If I Should Die

Jean-Baptiste, Gaspard, and I stared at one another, speechless. Bran continued, “As my mother and I suspected might be the case, it turns out that I am the VictorSeer. The one guérisseur from my line who has been chosen to identify the Victor . . . your Champion.”

 

 

“But how do you know?” I asked, incredulous. “Just last week you told me you weren’t certain.”

 

“Ah, but it only just happened,” Bran said, smiling weakly and shifting his gaze to JB. “From the moment you took my hand yesterday—the head of the revenants touching the representative of my family of guérisseurs—your auras all changed in my eyes.”

 

“So that’s what happened,” JB said.

 

Bran nodded. “I felt the power possess me, and . . .” He hesitated, choosing his words carefully, “I know quite definitively that I am the one who will identify your savior. And this volant spirit that is with us is not the chosen one. I am sure of it.”

 

“But how—” Gaspard began to ask, but Bran cut him off.

 

“Don’t ask me how, my new friend. I have agreed to help you as much as I can, but there are some secrets I am bound to keep.”

 

There was radio silence in my mind as Vincent began talking directly to Gaspard. “Yes. I agree.” Gaspard nodded in response to something he said, and turned to Jean-Baptiste. “Vincent says that, if what the guérisseur says is true, we can’t let Violette discover her error. The more time she wastes attempting to achieve this fruitless task, the longer we stall her from bringing war to our doorstep.”

 

“But if we stall, won’t that put you in danger?” I asked Vincent.

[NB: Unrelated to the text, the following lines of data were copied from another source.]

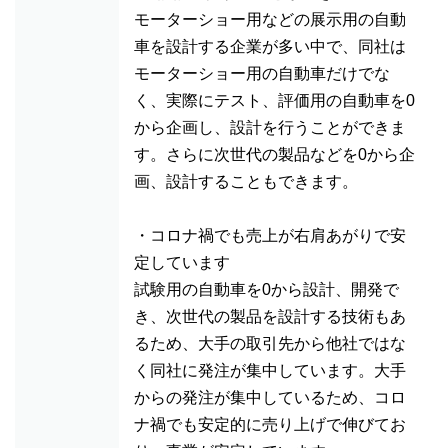
モーターショー用などの展示用の自動
車を設計する企業が多い中で、同社は
モーターショー用の自動車だけでな
く、実際にテスト、評価用の自動車を0
から企画し、設計を行うことができま
す。さらに次世代の製品などを0から企
画、設計することもできます。
・コロナ禍でも売上が右肩あがりで安
定しています
試験用の自動車を0から設計、開発で
き、次世代の製品を設計する技術もあ
るため、大手の取引先から他社ではな
く同社に発注が集中しています。大手
からの発注が集中しているため、コロ
ナ禍でも安定的に売り上げで伸びてお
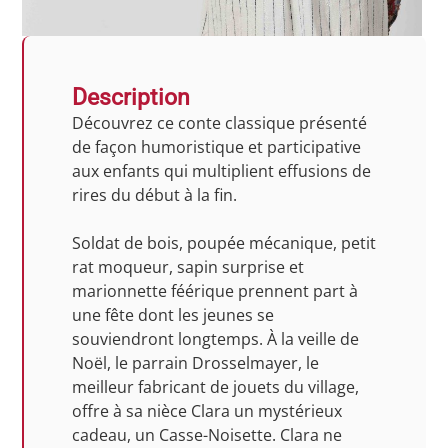
Description
Découvrez ce conte classique présenté
de façon humoristique et participative
aux enfants qui multiplient effusions de
rires du début à la fin.
Soldat de bois, poupée mécanique, petit
rat moqueur, sapin surprise et
marionnette féérique prennent part à
une fête dont les jeunes se
souviendront longtemps. À la veille de
Noël, le parrain Drosselmayer, le
meilleur fabricant de jouets du village,
offre à sa nièce Clara un mystérieux
cadeau, un Casse-Noisette. Clara ne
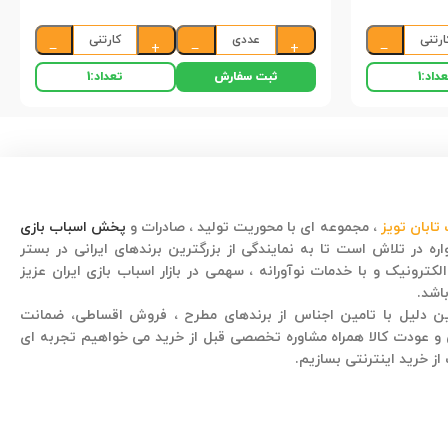
ارتنی
عددی
کارتنی
−
+
−
+
−
ثبت سفارش
داد:
1
تعداد:
1
تابان تویز
، مجموعه ای با محوریت تولید ، صادرات و
پخش اسباب بازی
ره در تلاش است تا به نمایندگی از بزرگترین برندهای ایرانی در بستر
لکترونیک و با خدمات نوآورانه ، سهمی در بازار اسباب بازی ایران عزیز
اشد.
قصه کودکانه
ن دلیل با تامین اجناس از برندهای مطرح ، فروش اقساطی، ضمانت
 عودت کالا همراه مشاوره تخصصی قبل از خرید می خواهیم تجربه ای
از خرید اینترنتی بسازیم.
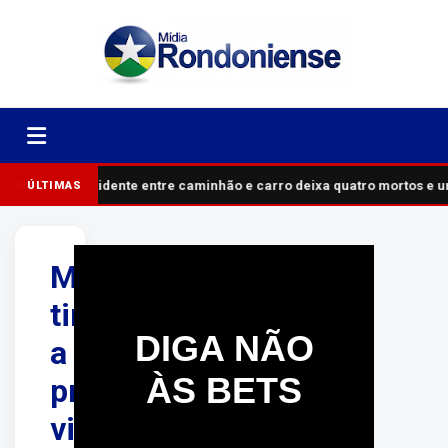
Acidente entre caminhão e carro deixa quatro mortos e 
ÚLTIMAS
Mulher
tira
DIGA NÃO
a
ÀS BETS
própria
vida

The more I saw her in action, the more afraid I was becoming of Violette.

 

Violette can’t do anything to hurt me, he responded reassuringly, but the way he said me inferred that Vincent wasn’t the only one at risk.

 

“If we do delay for the three-day period Violette has set, we might have a chance to find the true Champion, now that we have the man who can identify him,” JB said, nodding to Bran. “We could call together all of Paris’s revenants so that you can see if he is amongst us.”

 

“I will do what I can,” Bran said.

 

“I will tell Ambrose to arrange a meeting of Paris bardia immediately,” said Gaspard, and bustled out of the room.

 

“Vincent, does Violette actually hold enough power over you that she can force you to tell her what we are doing if she draws you back?” Jean-Baptiste asked. He listened for a moment and his eyes flicked to me, his expression dark. “She can’t compel him to do anything against his will,” he relayed. “However, as we suspected, she plans on using something dear to him to do the compelling for her.”

 

Jean-Baptiste was silent for a second, and then said, “I promise you, Vincent. For the next three days we will not let Kate out of our sight.”

 

 

 

 

 

TWELVE

 

 

THE DOOR SWUNG OPEN, AND JULES RUSHED INTO the room. “Just saw Gaspard,” he panted. “Is it true? Vincent’s back?” He listened for a second, and then practically threw himself on me, talking to Vincent while simultaneously squeezing my breath out. “Oh, man, am I glad we got you back.”

 

I squeaked, “Jules! Oxygen!”

 

“Sorry, Kate,” he said, releasing me. “I’m just happy to see both of you, and you’re the only one I can actually touch.”

 

I laughed as I smoothed my scrunched-up T-shirt. “That’s okay.”

 

Bran, Jean-Baptiste, and Gaspard began talking in earnest about the prophecy, the Champion, and what could be done once he was identified. Jean-Baptiste looked away for a second and said, “Of course, Vincent. But come back before long. We need to ask you more about Violette and her plans.”

 

“They don’t need us right now,” said Jules, his eyes sparkling like he had just won the lottery. “Vince, let’s go to my room, okay?”

 

Vincent must have agreed, because Jules grabbed my hand and we were off, down the hall, up the double staircase and through a door next to the one leading to the roof terrace. I stood gawking at a room I had never seen. Jules’s room was the attic. But instead of being the dark, musty kind it was suffused with sunlight streaming through a large frosted-glass window set in the ceiling.

 

Charcoal and pencil drawings filled the room, stacked on every surface and rolled up into tubes along the walls. A bed stood in one corner of the room with more drawings piled on it. The room had a musky, artsy smell, like cologne mixed with paper, ink, and pencil lead.

 

Jules led me to a garnet-colored velveteen couch under the skylight. “So how are you?” he asked. I paused, not sure who he was talking to. But the way he sat still, listening, I knew Vincent was answering his question.

 

“And you, Kate?” Jules asked, taking my hand.

 

“Fine. Thanks for texting with the non-update this morning. The last couple of days have been hellish.” I addressed the air. “Vincent, I was so worried about you.”

 

And I you.

 

His words were like a caress. But they left me wanting more. “Are you okay? Did Violette hurt you?” I asked.

 

She couldn’t do much worse than destroying my body—besides keeping me away from you.

 

I began to speak, and then hesitated.